▶ **Task statement**: Lines in the listing below may contain the string "wider". Say how many do, giving only the number.

▶ **Data to use**:
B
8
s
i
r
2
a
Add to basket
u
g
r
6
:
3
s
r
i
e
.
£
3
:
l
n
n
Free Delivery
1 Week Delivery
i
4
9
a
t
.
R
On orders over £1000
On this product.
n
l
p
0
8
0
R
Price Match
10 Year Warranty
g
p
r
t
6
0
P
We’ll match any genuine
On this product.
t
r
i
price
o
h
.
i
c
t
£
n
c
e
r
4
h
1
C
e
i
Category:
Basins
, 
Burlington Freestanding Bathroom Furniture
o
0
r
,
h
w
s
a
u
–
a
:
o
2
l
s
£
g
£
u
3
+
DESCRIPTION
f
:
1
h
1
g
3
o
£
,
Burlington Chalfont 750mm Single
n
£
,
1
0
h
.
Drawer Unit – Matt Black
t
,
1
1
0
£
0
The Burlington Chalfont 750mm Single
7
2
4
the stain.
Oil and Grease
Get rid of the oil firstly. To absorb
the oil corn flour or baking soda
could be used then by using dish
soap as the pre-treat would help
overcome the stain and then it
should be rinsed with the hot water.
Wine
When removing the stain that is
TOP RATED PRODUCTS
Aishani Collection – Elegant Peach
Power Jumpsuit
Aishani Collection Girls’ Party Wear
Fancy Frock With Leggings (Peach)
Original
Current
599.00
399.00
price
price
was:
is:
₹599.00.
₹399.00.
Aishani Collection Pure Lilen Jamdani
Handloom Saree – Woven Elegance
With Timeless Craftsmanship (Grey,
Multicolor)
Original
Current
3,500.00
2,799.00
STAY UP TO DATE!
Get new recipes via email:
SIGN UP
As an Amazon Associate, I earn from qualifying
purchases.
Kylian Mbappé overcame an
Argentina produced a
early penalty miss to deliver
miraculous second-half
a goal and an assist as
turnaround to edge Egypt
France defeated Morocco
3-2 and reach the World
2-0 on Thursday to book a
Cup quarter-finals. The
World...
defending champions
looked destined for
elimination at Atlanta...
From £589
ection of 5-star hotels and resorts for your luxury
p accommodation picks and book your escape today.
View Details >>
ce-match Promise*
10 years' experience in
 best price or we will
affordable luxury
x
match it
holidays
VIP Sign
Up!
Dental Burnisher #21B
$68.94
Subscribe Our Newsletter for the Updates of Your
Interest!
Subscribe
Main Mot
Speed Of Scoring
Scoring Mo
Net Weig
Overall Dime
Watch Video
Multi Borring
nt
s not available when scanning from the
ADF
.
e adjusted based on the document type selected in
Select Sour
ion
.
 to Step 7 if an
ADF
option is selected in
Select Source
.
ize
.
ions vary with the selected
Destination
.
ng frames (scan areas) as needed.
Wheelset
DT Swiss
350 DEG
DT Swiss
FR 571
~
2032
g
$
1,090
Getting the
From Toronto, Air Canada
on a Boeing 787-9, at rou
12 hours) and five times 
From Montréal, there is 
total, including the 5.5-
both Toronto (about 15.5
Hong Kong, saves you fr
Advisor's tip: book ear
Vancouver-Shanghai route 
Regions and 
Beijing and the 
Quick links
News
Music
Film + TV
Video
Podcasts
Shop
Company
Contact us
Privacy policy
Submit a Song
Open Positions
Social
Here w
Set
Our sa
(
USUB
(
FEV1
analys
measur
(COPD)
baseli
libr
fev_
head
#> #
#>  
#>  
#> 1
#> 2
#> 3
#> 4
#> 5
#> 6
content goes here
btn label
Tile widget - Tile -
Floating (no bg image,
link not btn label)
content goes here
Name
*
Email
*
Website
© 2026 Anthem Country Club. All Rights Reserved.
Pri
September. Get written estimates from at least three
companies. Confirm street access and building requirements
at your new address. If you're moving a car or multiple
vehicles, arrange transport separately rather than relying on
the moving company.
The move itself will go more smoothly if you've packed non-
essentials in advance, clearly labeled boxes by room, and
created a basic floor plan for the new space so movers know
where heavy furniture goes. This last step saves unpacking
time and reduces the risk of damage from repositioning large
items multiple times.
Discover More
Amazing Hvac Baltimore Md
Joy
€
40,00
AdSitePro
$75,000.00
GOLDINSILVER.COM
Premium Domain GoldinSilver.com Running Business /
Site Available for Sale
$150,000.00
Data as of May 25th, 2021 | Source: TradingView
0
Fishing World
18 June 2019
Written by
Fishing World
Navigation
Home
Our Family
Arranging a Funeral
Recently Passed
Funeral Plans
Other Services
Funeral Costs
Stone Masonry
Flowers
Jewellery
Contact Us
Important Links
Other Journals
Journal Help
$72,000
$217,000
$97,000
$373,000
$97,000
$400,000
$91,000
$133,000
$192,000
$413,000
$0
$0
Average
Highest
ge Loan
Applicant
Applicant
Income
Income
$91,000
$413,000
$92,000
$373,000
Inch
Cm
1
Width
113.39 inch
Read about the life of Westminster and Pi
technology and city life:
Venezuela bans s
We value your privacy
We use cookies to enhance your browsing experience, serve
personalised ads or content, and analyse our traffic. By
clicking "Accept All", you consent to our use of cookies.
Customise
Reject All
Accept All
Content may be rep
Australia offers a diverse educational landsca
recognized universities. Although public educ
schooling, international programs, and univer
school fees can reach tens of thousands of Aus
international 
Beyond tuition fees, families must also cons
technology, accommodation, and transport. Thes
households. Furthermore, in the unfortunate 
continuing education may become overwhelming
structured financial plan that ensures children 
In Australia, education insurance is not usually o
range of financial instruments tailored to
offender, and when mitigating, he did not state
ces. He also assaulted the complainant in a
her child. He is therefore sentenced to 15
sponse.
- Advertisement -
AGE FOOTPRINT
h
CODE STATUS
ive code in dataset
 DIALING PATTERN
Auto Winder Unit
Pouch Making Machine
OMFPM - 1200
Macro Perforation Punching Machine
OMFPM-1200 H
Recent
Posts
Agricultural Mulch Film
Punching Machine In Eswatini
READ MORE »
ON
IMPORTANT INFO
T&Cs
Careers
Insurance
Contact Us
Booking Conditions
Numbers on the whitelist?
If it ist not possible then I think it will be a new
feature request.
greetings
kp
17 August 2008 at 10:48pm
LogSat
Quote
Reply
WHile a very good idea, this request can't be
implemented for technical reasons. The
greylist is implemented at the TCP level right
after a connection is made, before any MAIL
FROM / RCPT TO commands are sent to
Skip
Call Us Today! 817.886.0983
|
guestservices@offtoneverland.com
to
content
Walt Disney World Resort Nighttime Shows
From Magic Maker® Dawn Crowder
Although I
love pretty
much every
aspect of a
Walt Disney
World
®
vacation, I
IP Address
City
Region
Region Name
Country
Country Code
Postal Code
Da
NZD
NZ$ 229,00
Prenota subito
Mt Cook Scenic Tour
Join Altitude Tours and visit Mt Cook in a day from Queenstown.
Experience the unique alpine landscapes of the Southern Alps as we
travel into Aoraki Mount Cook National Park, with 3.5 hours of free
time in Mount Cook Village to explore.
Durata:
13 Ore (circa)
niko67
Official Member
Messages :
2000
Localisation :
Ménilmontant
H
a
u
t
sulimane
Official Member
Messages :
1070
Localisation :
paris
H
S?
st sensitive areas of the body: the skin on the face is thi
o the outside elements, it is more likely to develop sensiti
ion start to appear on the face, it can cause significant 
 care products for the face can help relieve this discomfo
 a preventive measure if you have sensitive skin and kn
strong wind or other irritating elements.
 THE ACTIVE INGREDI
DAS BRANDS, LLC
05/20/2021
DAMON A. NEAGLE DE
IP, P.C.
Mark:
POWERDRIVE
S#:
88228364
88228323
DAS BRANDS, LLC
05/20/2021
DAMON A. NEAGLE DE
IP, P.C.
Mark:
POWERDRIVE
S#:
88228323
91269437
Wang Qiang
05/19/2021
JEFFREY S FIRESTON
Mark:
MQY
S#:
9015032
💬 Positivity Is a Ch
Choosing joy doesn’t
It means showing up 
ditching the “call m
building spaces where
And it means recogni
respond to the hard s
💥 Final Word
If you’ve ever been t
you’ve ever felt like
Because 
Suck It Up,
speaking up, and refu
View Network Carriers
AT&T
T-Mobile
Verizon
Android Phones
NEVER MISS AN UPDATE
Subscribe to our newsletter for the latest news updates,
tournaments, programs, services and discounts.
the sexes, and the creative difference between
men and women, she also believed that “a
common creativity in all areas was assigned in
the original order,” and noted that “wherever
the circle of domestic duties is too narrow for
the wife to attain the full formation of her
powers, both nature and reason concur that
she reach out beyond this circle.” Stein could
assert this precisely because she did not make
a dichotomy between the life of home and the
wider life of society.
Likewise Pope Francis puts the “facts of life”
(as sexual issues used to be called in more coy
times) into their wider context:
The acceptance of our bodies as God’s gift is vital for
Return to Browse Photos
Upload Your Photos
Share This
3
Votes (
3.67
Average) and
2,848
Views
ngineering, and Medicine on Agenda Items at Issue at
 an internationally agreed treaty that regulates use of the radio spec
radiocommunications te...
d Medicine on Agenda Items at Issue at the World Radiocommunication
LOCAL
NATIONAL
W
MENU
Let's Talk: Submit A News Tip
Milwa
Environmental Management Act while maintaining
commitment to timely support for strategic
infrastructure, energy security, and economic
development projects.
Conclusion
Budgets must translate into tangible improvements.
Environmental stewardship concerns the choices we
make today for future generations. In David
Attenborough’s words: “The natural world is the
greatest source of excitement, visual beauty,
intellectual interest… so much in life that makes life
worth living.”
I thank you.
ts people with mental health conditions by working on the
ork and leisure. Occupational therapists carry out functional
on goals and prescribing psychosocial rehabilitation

▶ **Output for this task**: 2